The 80-year-old has become the world's first recipient of the Argus II implant, known as a 'bionic eye' which has restored some of the central vision he has been losing due to dry age related macular degeneration (AMD).
The retired engineer, who has peripheral vision, is also believed to be the first human being to have the use of combined natural and artificial sight, The Guardian reports.
AMD is the most common cause of sight loss in the developed world, with between 20 million and 25 million sufferers worldwide.
Now able to watch his beloved Manchester United
Flynn, who has experienced deteriorating central vision for the last eight years, said the ailment had affected his quality of life.

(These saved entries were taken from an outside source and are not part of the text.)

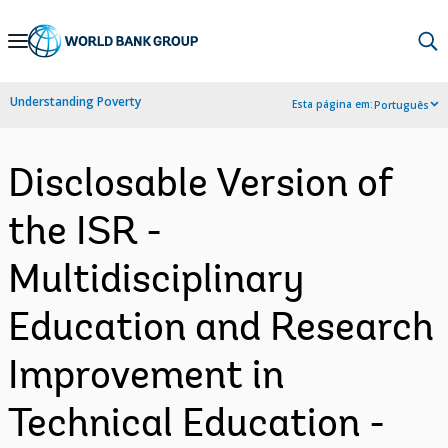
Skip
to
Main
Understanding Poverty
Esta página em:
Português
Navigation
Disclosable Version of
the ISR -
Multidisciplinary
Education and Research
Improvement in
Technical Education -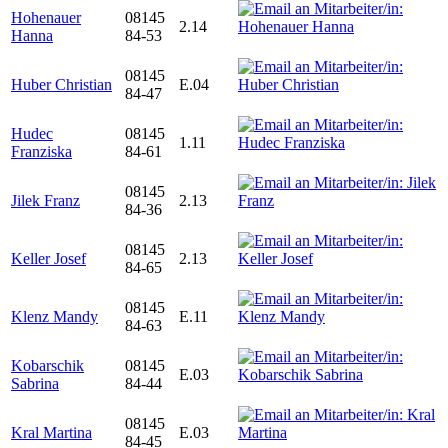
Hohenauer
08145
2.14
Hanna
84-53
08145
Huber Christian
E.04
84-47
Hudec
08145
1.11
Franziska
84-61
08145
Jilek Franz
2.13
84-36
08145
Keller Josef
2.13
84-65
08145
Klenz Mandy
E.11
84-63
Kobarschik
08145
E.03
Sabrina
84-44
08145
Kral Martina
E.03
84-45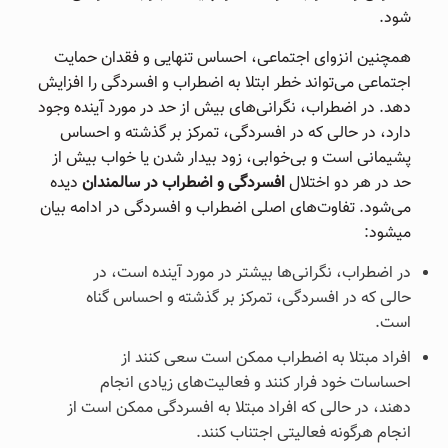
شود.
همچنین انزوای اجتماعی، احساس تنهایی و فقدان حمایت
اجتماعی می‌تواند خطر ابتلا به اضطراب و افسردگی را افزایش
دهد. در اضطراب، نگرانی‌های بیش از حد در مورد آینده وجود
دارد، در حالی که در افسردگی، تمرکز بر گذشته و احساس
پشیمانی است و بی‌خوابی، زود بیدار شدن یا خواب بیش از
حد در هر دو اختلال
افسردگی و اضطراب در سالمندان
دیده
می‌شود. تفاوت‌های اصلی اضطراب و افسردگی در ادامه بیان
میشود:
در اضطراب، نگرانی‌ها بیشتر در مورد آینده است، در
حالی که در افسردگی، تمرکز بر گذشته و احساس گناه
است.
افراد مبتلا به اضطراب ممکن است سعی کنند از
احساسات خود فرار کنند و فعالیت‌های زیادی انجام
دهند، در حالی که افراد مبتلا به افسردگی ممکن است از
انجام هرگونه فعالیتی اجتناب کنند.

But thanks to a successful operation, the avid football fan is now looking forward to a clearer view of his beloved Manchester United on television.
Developed by Second Sight Medical Products, the Argus II retinal implant that Flynn received last month at Manchester Royal Eye hospital, in a four-hour procedure, works by converting video images captured by a miniature camera housed in the patient's glasses.

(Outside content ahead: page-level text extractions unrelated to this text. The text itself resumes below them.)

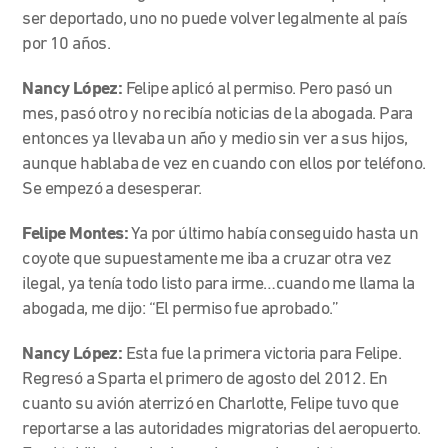
ser deportado, uno no puede volver legalmente al país
por 10 años.
Nancy López:
Felipe aplicó al permiso. Pero pasó un
mes, pasó otro y no recibía noticias de la abogada. Para
entonces ya llevaba un año y medio sin ver a sus hijos,
aunque hablaba de vez en cuando con ellos por teléfono.
Se empezó a desesperar.
Felipe Montes:
Ya por último había conseguido hasta un
coyote que supuestamente me iba a cruzar otra vez
ilegal, ya tenía todo listo para irme…cuando me llama la
abogada, me dijo: “El permiso fue aprobado.”
Nancy López:
Esta fue la primera victoria para Felipe.
Regresó a Sparta el primero de agosto del 2012. En
cuanto su avión aterrizó en Charlotte, Felipe tuvo que
reportarse a las autoridades migratorias del aeropuerto.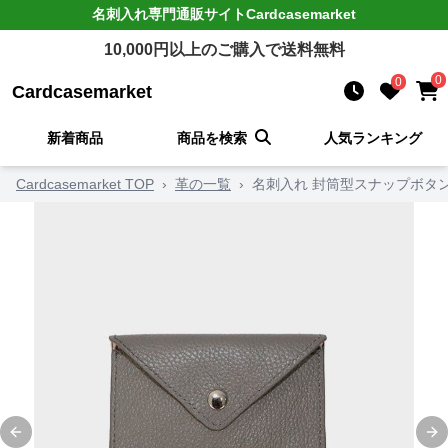
名刺入れ
専門通販サイト
Cardcasemarket
10,000
円以上のご購入で送料無料
0
0
Cardcasemarket
新着商品
商品を検索
人気ランキング
Cardcasemarket TOP
›
革の一覧
›
名刺入れ 封筒型スナップボタ
Previous slide
Ne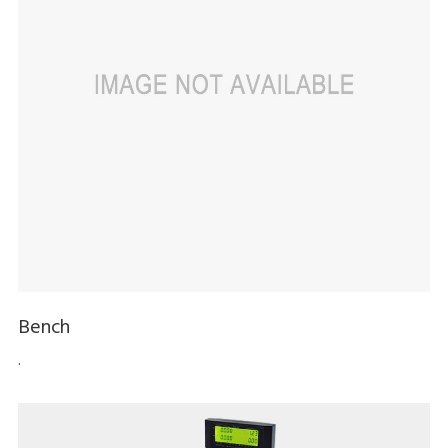
Bench
.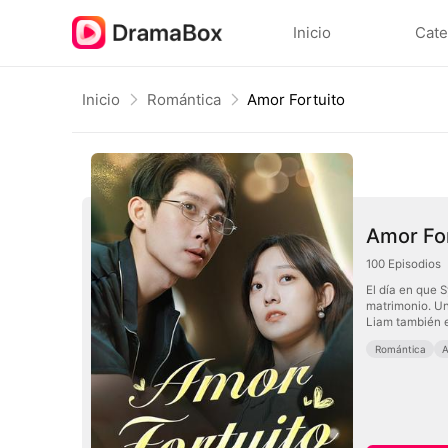
Inicio
Cate
Inicio
Romántica
Amor Fortuito
Amor For
100
Episodios
El día en que 
matrimonio. Un
Liam también e
Romántica
A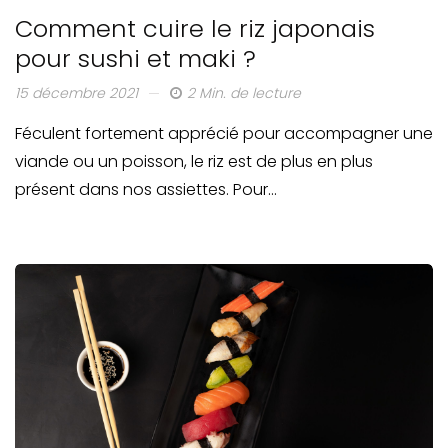
Comment cuire le riz japonais
pour sushi et maki ?
15 décembre 2021
2 Min. de lecture
Féculent fortement apprécié pour accompagner une
viande ou un poisson, le riz est de plus en plus
présent dans nos assiettes. Pour…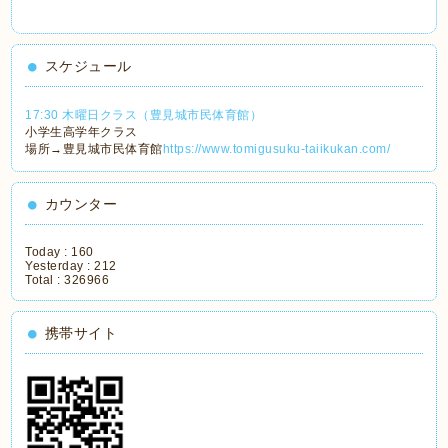
スケジュール
17:30 木曜日クラス（豊見城市民体育館）
小学生高学年クラス
場所→豊見城市民体育館
https://www.tomigusuku-taiikukan.com/
カウンター
Today :
160
Yesterday :
212
Total :
326966
携帯サイト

These images are converted into a series of small electrical pulses, which are transmitted wirelessly to electrodes on the surface of the retina.
These pulses stimulate the retina's remaining cells, resulting in the corresponding perception of patterns of light in the brain. The patient then learns to interpret these visual patterns to regain some visual function.
He said: "Before when I was looking at a plant in the garden it was like a honeycomb in the centre of my eye. That has now disappeared. I can now walk round the garden and see things."